[[ DATA FOR PROCESSING open ]]

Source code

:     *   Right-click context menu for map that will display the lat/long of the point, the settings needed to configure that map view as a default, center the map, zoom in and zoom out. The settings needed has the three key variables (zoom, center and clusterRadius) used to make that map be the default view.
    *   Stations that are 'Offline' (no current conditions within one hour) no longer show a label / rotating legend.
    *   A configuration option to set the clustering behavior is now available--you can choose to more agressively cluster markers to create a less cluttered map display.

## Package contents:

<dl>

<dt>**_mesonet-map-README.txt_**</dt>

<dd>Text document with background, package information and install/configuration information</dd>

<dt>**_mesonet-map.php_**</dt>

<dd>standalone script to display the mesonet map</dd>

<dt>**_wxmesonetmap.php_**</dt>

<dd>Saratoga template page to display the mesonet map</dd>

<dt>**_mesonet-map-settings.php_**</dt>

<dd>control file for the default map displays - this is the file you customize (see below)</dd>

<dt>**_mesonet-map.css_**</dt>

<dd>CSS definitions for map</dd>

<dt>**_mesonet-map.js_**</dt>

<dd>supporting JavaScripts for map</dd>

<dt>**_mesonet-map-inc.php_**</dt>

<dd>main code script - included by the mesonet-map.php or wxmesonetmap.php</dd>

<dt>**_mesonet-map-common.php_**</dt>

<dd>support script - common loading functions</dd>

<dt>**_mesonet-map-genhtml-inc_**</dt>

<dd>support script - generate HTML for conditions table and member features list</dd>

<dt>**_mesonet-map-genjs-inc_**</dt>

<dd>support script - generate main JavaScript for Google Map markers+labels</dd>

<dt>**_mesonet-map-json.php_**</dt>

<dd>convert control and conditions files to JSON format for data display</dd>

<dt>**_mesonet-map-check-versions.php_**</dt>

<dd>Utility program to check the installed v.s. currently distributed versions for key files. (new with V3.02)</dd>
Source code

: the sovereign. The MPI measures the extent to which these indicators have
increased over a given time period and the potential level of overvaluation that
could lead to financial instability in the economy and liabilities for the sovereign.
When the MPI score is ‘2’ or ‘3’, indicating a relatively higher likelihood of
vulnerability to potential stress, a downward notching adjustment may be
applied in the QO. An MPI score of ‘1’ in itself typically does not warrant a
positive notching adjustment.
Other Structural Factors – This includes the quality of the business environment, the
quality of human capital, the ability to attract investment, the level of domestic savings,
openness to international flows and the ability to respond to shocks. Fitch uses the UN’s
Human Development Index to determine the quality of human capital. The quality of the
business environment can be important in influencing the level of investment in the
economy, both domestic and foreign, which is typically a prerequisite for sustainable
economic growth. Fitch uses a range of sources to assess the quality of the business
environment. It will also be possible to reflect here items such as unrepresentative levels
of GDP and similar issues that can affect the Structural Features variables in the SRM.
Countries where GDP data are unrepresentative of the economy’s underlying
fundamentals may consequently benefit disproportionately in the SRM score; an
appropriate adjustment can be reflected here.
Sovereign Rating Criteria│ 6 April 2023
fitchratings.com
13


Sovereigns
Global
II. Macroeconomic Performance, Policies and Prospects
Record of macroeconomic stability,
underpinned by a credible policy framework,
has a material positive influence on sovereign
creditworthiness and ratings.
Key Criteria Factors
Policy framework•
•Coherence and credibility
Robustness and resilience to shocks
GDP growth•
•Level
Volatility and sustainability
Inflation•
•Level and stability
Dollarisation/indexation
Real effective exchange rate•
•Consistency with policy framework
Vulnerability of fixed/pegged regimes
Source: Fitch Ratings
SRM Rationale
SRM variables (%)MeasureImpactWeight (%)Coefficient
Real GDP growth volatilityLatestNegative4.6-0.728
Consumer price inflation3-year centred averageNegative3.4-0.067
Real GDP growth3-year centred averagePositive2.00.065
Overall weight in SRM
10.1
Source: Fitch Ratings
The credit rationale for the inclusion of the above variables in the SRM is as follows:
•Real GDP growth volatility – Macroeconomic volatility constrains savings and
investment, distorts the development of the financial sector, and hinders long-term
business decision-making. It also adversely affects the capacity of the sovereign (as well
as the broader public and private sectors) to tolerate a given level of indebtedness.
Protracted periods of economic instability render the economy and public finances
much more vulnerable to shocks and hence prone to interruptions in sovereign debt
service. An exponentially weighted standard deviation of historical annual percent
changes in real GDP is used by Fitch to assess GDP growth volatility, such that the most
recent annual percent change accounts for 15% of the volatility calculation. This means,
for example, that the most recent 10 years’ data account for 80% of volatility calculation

[[ DATA FOR PROCESSING closed ]]

Pick out every line in the entries above that contains the string "Factors".

**ANSWER TO THE EXERCISE:**
Other Structural Factors – This includes the quality of the business environment, the
Key Criteria Factors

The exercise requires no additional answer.